Der seltsamste und in Phasen sicher verrückteste Wahlkampf ist vorüber, die Zusammensetzung des neuen Nationalrates in Österreich entschieden. Die starken Reaktionen verschiedener Medien im Ausland waren zu erwarten, obwohl man auf einen gewissen Lerneffekt seit 2000 hoffen durfte.

Das trifft vor allem auf den Chef des Ressorts Innenpolitik der Süddeutschen Zeitung, Heribert Prantl zu, der sich vom Alter her noch an diese Zeit erinnern sollte. Nun hat er in einem Video der Zeitung ein verbales Sperrfeuer gegen Österreich losgelassen, mit dem er weit übers Ziel geschossen hat. Seine Schlussfolgerung aus dem Wahlausgang am 15. Oktober: „Deutschland braucht keine Österreichisierung.“ Deutschland brauche eine aufgeklärte, grundrechtsorientierte, starke liberale Politik. Wer nicht?

Aber Österreichs Wahlentscheidung so zu interpretieren als „würde die 'Alternative für Deutschland' in Deutschland an die Macht kommen" und das eigentliche Resultat mit der Sozialdemokratie als zweitstärkste Partei zu ignorieren, ist auf eine Art überzogen, die selbst Skeptiker und Kritiker der Vorgänge in der ÖVP auf den Plan rufen muss.

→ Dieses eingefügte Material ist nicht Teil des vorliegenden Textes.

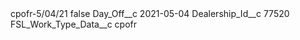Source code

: <?xml version="1.0" encoding="UTF-8"?>
<CustomMetadata xmlns="http://soap.sforce.com/2006/04/metadata" xmlns:xsi="http://www.w3.org/2001/XMLSchema-instance" xmlns:xsd="http://www.w3.org/2001/XMLSchema">
    <label>cpofr-5/04/21</label>
    <protected>false</protected>
    <values>
        <field>Day_Off__c</field>
        <value xsi:type="xsd:date">2021-05-04</value>
    </values>
    <values>
        <field>Dealership_Id__c</field>
        <value xsi:type="xsd:string">77520</value>
    </values>
    <values>
        <field>FSL_Work_Type_Data__c</field>
        <value xsi:type="xsd:string">cpofr</value>
    </values>
</CustomMetadata>
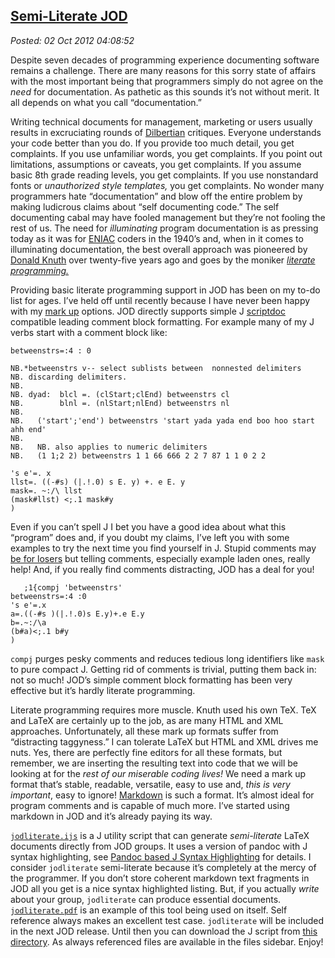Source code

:  
[Semi-Literate JOD](http://bakerjd99.wordpress.com/2012/10/01/semi-literate-jod/)
---------------------------------------------------------------------------------

*Posted: 02 Oct 2012 04:08:52*

Despite seven decades of programming experience documenting software
remains a challenge. There are many reasons for this sorry state of
affairs with the most important being that programmers simply do not
agree on the *need* for documentation. As pathetic as this sounds it’s
not without merit. It all depends on what you call “documentation.”

Writing technical documents for management, marketing or users usually
results in excruciating rounds of
[Dilbertian](http://search.dilbert.com/comic/Documentation) critiques.
Everyone understands your code better than you do. If you provide too
much detail, you get complaints. If you use unfamiliar words, you get
complaints. If you point out limitations, assumptions or caveats, you
get complaints. If you assume basic 8th grade reading levels, you get
complaints. If you use nonstandard fonts or *unauthorized style
templates,* you get complaints. No wonder many programmers hate
“documentation” and blow off the entire problem by making ludicrous
claims about “self documenting code.” The self documenting cabal may
have fooled management but they’re not fooling the rest of us. The need
for *illuminating* program documentation is as pressing today as it was
for [ENIAC](http://inventors.about.com/od/estartinventions/a/Eniac.htm)
coders in the 1940’s and, when in it comes to illuminating documentation,
the best overall approach was pioneered by [Donald
Knuth](http://www-cs-faculty.stanford.edu/~uno/) over twenty-five years
ago and goes by the moniker [*literate
programming.*](http://en.wikipedia.org/wiki/Literate\_programming)

Providing basic literate programming support in JOD has been on my to-do
list for ages. I’ve held off until recently because I have never been
happy with my [mark up](http://en.wikipedia.org/wiki/Markup\_language)
options. JOD directly supports simple J
[scriptdoc](http://www.jsoftware.com/help/user/scriptdoc.htm) compatible
leading comment block formatting. For example many of my J verbs start
with a comment block like:

    betweenstrs=:4 : 0
    
    NB.*betweenstrs v-- select sublists between  nonnested delimiters
    NB. discarding delimiters.
    NB.
    NB. dyad:  blcl =. (clStart;clEnd) betweenstrs cl
    NB.        blnl =. (nlStart;nlEnd) betweenstrs nl
    NB.
    NB.   ('start';'end') betweenstrs 'start yada yada end boo hoo start ahh end'
    NB.
    NB.   NB. also applies to numeric delimiters
    NB.   (1 1;2 2) betweenstrs 1 1 66 666 2 2 7 87 1 1 0 2 2
    
    's e'=. x
    llst=. ((-#s) (|.!.0) s E. y) +. e E. y
    mask=. ~:/\ llst
    (mask#llst) <;.1 mask#y
    )

Even if you can’t spell J I bet you have a good idea about what this
“program” does and, if you doubt my claims, I’ve left you with some
examples to try the next time you find yourself in J. Stupid comments
may [be for losers](http://php.dzone.com/news/comments-are-losers-2) but
telling comments, especially example laden ones, really help! And, if
you really find comments distracting, JOD has a deal for you!

       ;1{compj 'betweenstrs'
    betweenstrs=:4 :0
    's e'=.x
    a=.((-#s )(|.!.0)s E.y)+.e E.y
    b=.~:/\a
    (b#a)<;.1 b#y
    )

`compj` purges pesky comments and reduces tedious long identifiers like
`mask` to pure compact J. Getting rid of comments is trivial, putting
them back in: not so much! JOD’s simple comment block formatting has
been very effective but it’s hardly literate programming.

Literate programming requires more muscle. Knuth used his own TeX.
TeX and LaTeX are certainly up to the job, as are many HTML and XML
approaches. Unfortunately, all these mark up formats suffer from
“distracting taggyness.” I can tolerate LaTeX but HTML and XML drives me
nuts. Yes, there are perfectly fine editors for all these formats, but
remember, we are inserting the resulting text into code that we will be
looking at for the *rest of our miserable coding lives!* We need a mark
up format that’s stable, readable, versatile, easy to use and, *this is
very important*, easy to ignore!
[Markdown](http://daringfireball.net/projects/markdown/) is such a
format. It’s almost ideal for program comments and is capable of much
more. I’ve started using markdown in JOD and it’s already paying its
way.

[`jodliterate.ijs`](https://www.box.com/s/1fcil5s5zhvlxzzwpjqn) is a J
utility script that can generate *semi-literate* LaTeX documents directly
from JOD groups. It uses a version of pandoc with J syntax highlighting,
see [Pandoc based J Syntax
Highlighting](http://bakerjd99.wordpress.com/2012/09/20/pandoc-based-j-syntax-highlighting/)
for details. I consider `jodliterate` semi-literate because it’s
completely at the mercy of the programmer. If you don’t store coherent
markdown text fragments in JOD all you get is a nice syntax highlighted
listing. But, if you actually *write* about your group, `jodliterate`
can produce essential documents.
[`jodliterate.pdf`](https://www.box.com/s/rhs9kfmim65vm6sv5p8y) is an
example of this tool being used on itself. Self reference always makes
an excellent test case. `jodliterate` will be included in the next JOD
release. Until then you can download the J script from [this
directory](https://www.box.com/s/eb537470b25ab230a0ab). As always
referenced files are available in the files sidebar. Enjoy!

Im Kern ist Prantls Analyse durchaus zutreffend, so dass er Übertreibungen dieser und anderer Art gar nicht notwendig hätte: Er kritisiert nämlich, dass sich ÖVP alias Wahlsieger Sebastian Kurz und SPÖ alias Wahlverlierer Christian Kern von dem „krassen Maß an populistischer, fremdenfeindlicher, xenophoben und rassistischen“ FPÖ anstecken haben lassen. Wenn man es anders formuliert und meint, dass SPÖ und ÖVP etliche Positionen der FPÖ um des populistischen Stimmgewinns wegen übernommen haben, dann hat die Beschreibung ihre Berechtigung. Aber Prantl meint, die Parteien hätten damit „das Land vergiftet und sich selbst vergiftet“.

Nach dieser Wahl ist in Österreich eine „rechte Mehrheit“ für alle erkennbar. Prantl sieht darin eine Mehrheit für „Rechtsaußen“; eine Mehrheit für einen „populistischen Rechtsextremismus“, der in Österreich seit 20 Jahren vorbereitet worden sei. Er nennt es auch die „Haiderisierung“ von SPÖ und ÖVP und meint damit das Rechtsradikale, das Fremdenfeindliche, von dem sich die CSU in seinem Bayern keinesfalls anstecken lassen dürfe. Sonst könne sie nie und nimmer ein Koalitionspartner in Berlin werden.

Während im benachbarten Bayern also vor einem krassen populistischem Rechtextremismus in Österreich gewarnt wird, sieht die Redaktion der „New York Times“ das ähnlich, wählte aber weniger extreme Worte. In einem Kommentar am Dienstag heißt es: „Eine Anti-Migranten-, anti-Moslem-Partei hat die Wahl am Sonntag gewonnen und könnte die Regierung mit einer Partei bilden, die von Ex-Nazis gegründet worden ist.“ In der Folge werden Heinz Christian Straches Verbindungen zum Team von US-Präsident Donald Trump und zu Russlands Präsidenten Vladimir Putin beschrieben, um dann einen Rat an Sebastian Kurz zu veröffentlichen:

„Sollte es Mr. Kurz mit dem neuen politischen Stil ernst meinen, den er am Sonntag seinen Anhängern versprochen hat, dann muss er die Freiheitlichen ablehnen, ihre hässliche Vergangenheit, ihre unheilvolle Beziehung zum Kreml und zu den niedrigen Impulsen der Trump Regierung ...“

„Mr. Kurz ist ein verlässlicher Pro-Europäer. Nur wenn er dem Hass und dem Zerwürfnis der Vergangenheit eine Absage erteilt kann seine neue Regierung eine konstruktive Rolle bei der Gestaltung Österreichs und Europas spielen, wo man nationalistische Ängste verringert, indem man die Sorgen der Bürger um Sicherheit und wirtschaftliche Fairness ernst nimmt ohne das Feld den Xenophoben zu überlassen.“

Hoffentlich kommt jetzt niemand in Österreich auf die Idee, sich Einmischung von der „Ostküste“ der USA zu verbieten. Man kann beide Sichtweisen, die aus Bayern und die aus New York, als „links“ abtun. Nachdenken sollte man dennoch. Auch wenn man glaubt, sie seien voll daneben.